If I got a bunch of humans together
and had each one of them act like a brain cell,
turning on or off in response to the actions of other people,
could I make a neural network
like the one in our brain?
And if I had enough people,
could intelligence, emotions,
a mind, emerge?
If I recruited every single person
in the country of China
and arranged them like neurons,
would the result not only be a simple brain,
but something that can think and feel
and be aware of its own existence?
Well, this is the China Brain thought experiment,
first proposed by Lawrence Davis and, later, Ned Block.
It's never been done before and, well, unfortunately,
I don't have access to everyone in China.
I made some calls, and like a lot of them are busy.
But the first step is to see what a crowd in real life
could even do.
This hasn't been done successfully before,
but I want to blow a neural network
up to the scale of a crowd.
And what better crowd to use than one made of the people
whose emergent properties made me who I am today?
That's right, I am going home to Stilwell, Kansas.
♪
♪
( birds chirping )
Michael: For help designing the brain
we would make out of people,
I recruited Chris Eliasmith,
director of the Center for Theoretical Neuroscience
at the University of Waterloo.
So Chris, we're headed south,
going down to the heart of Stilwell,
- where I grew up. - Nice.
We're going to do something a little bit weird.

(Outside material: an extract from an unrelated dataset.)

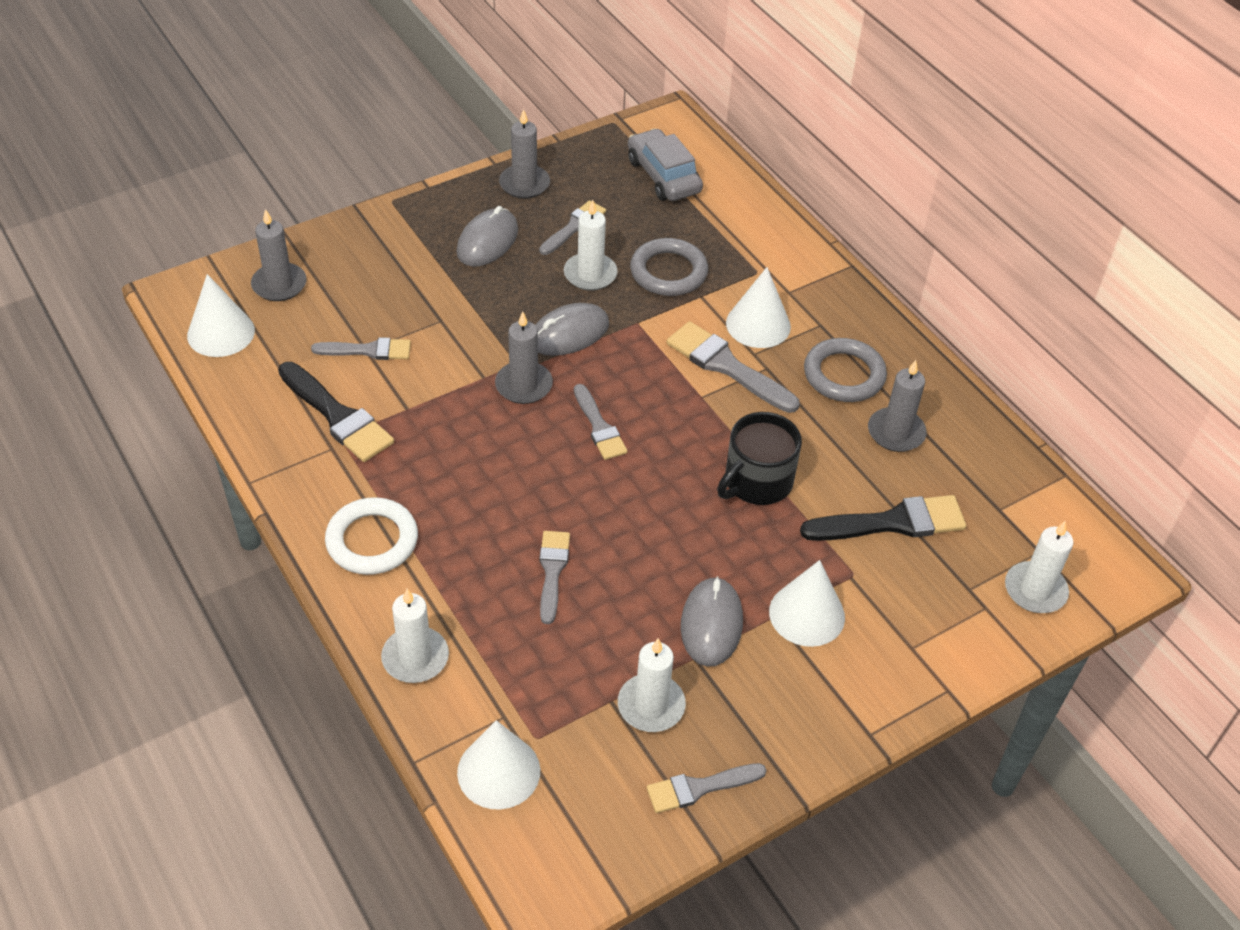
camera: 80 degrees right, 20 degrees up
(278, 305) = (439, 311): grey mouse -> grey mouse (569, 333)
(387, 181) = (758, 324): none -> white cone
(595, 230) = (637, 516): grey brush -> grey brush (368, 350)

Um.
I want to create a brain.
- Right. - OK? But with a crowd of people.
It sounds like a challenge, for sure.
I looked into it,
and I found that the roundworm has a brain
that's made up of only 300-some-odd neurons.
- That's right. - We can get 300 people,
and where better to get these people to make a brain
than my hometown of Stilwell?
This was the community that, in many ways, made me who I am.
Michael: This is all downtown Stilwell.
Some of my earliest memories are from here.
This used to be, and maybe still is, a feed store,
and they would have sno-cones during the summer.
It was the most awesome, delicious thing ever.
But as you can see,
a lot of corn is grown in Kansas,
but around here, the main thing that I saw being grown
- was just sod. - Oh, really?
Yeah, There's a famous sod farm around here
whose slogan was "High on grass."
- ( Chris laughs ) - It was pretty...pretty edgy for the time.
OK, so back to the brain that we're gonna make.
You know, building brains is in my job description.
I wrote a book called How to Build a Brain.
Michael: Chris is known for is neural network,
the Semantic Pointer Architecture Unified Network,
or SPAUN, which is one of the world's most complex
computer simulations of the brain.
It uses 6.6 million simulated neurons
to perform functions like counting, reasoning,
and image recognition.
SPAUN is cutting-edge,
but neural networks are nothing new.